These are the realities. We are witnessing a darkness that has accelerated violently. Since February 2026, the regime has initiated a wave of executions without parallel in order to crush every hope of freedom. They kill fathers and mothers seeking information, and they kill children and young people who dream of a future.

Screenshot from Norway’s tabloid Dagbladet: Iran’s ambassador praises Støre.
In the midst of this darkness, we thus see that the terror regime’s embassy in Norway finds it expedient and necessary to praise Jonas Gahr Støre and his foreign policy. This raises a fundamental question that cannot be answered with diplomatic platitudes and the familiar foggy rhetoric of Støre: What is it about the shameful conduct of Støre and Norway that causes a regime responsible for systematic rape, torture, arbitrary arrests and the mass killing of tens of thousands to feel it necessary to praise Støre?
For decades, Norwegian foreign policy has created a false narrative that it is effective and successful, and has been infatuated with the role of “master of dialogue”. But in the face of a regime that violates every human right, convention and law, and has the export of terror and murder as its foremost hallmark, dialogue has long since lost its value and significance. Instead, it has become a one-way street in which the clerical regime uses Norwegian social-democratic boundless naivety, incompetence, indifference and grandiose narcissistic needs as an international shield. They use the open doors and channels of Støre and the Labour Party to whitewash their own reputation, while continuing to fill the mass graves in Iran.

DATA EXCERPTS:

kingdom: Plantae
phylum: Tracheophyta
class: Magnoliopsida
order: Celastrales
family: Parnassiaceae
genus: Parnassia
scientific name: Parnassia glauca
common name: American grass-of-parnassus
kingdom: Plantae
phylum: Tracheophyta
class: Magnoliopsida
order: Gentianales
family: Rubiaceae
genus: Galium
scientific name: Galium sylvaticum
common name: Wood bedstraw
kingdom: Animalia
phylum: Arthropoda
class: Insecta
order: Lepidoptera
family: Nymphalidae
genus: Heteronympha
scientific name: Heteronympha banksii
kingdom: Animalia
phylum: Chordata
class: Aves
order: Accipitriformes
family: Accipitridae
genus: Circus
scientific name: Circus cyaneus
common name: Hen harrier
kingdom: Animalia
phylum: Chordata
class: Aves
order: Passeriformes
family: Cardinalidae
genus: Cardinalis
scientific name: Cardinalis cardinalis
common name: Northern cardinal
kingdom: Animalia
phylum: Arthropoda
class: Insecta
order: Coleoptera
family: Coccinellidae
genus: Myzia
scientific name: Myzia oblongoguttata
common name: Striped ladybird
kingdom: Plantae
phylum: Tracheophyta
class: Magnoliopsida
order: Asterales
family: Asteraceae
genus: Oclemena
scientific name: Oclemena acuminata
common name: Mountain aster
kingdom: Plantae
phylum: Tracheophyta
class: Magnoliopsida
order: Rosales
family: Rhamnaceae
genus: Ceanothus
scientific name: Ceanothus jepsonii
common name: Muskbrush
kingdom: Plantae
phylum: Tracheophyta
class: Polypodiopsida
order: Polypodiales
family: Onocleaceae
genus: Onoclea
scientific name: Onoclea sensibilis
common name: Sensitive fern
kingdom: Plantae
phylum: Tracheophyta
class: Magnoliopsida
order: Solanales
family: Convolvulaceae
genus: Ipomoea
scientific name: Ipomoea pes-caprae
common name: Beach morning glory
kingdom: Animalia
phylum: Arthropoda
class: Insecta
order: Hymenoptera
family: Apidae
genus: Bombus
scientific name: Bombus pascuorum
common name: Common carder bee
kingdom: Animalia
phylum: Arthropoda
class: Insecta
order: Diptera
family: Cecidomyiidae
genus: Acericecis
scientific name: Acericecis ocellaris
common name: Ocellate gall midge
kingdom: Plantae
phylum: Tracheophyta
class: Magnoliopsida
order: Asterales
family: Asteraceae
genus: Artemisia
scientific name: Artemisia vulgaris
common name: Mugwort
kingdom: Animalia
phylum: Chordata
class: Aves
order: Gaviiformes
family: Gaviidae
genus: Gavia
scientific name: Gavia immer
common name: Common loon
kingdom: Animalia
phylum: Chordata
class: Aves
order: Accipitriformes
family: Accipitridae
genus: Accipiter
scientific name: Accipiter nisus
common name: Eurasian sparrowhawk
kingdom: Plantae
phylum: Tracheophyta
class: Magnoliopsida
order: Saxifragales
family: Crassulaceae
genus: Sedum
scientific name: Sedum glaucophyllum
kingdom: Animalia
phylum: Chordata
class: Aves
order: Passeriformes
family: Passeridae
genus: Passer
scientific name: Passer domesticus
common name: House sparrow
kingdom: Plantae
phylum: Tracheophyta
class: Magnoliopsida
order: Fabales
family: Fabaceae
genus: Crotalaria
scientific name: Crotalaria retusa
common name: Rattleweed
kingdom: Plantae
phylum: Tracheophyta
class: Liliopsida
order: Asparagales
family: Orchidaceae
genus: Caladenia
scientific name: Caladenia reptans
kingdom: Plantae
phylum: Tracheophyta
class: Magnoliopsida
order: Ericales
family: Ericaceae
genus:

SET EXERCISE 1: In the commentary on Norway's Iran policy, which crimes does the author say the regime is responsible for? List every one.
SET EXERCISE 2: Repeat the part of the commentary on Norway's Iran policy starting with "In the midst" and going on through "to praise Støre?".
SET EXERCISE 3: Pick up the commentary on Norway's Iran policy where it stops and continue writing it.

TASK RESPONSE 1: Systematic rape, torture, arbitrary arrests, and the mass killing of tens of thousands.

TASK RESPONSE 2:
In the midst of this darkness, we thus see that the terror regime’s embassy in Norway finds it expedient and necessary to praise Jonas Gahr Støre and his foreign policy. This raises a fundamental question that cannot be answered with diplomatic platitudes and the familiar foggy rhetoric of Støre: What is it about the shameful conduct of Støre and Norway that causes a regime responsible for systematic rape, torture, arbitrary arrests and the mass killing of tens of thousands to feel it necessary to praise Støre?

TASK RESPONSE 3:
When the Iranian embassy praises Støre, it is not because they have become more humane. It is because they feel secure that Norwegian criticism remains irrelevant and a mere performance for appearances’ sake. They know that Norwegian diplomacy is not followed by real sanctions and actions that actually threaten the regime’s existence, quite the contrary. For while all our European and democratic allies stood united in a moral boycott, Norway, as usual, chose another path and unilateral action in favour of the mass murderers in Tehran.
In February 2023, while the Iranian regime still had blood on its hands after crushing the ‘Woman, Life, Freedom’ protests, Norway stood together with Poland among the countries that chose to celebrate the Iranian Revolution Day. The participation provoked strong reactions both in Norway and internationally, as most other democratic countries in the world chose to stay away in solidarity with the Iranian people and the demonstrators. This type of diplomatic unilateralism, which has become the hallmark of the Støre government, sends a signal of acceptance that is totally incompatible with the values Norway otherwise, without credibility, claims to defend.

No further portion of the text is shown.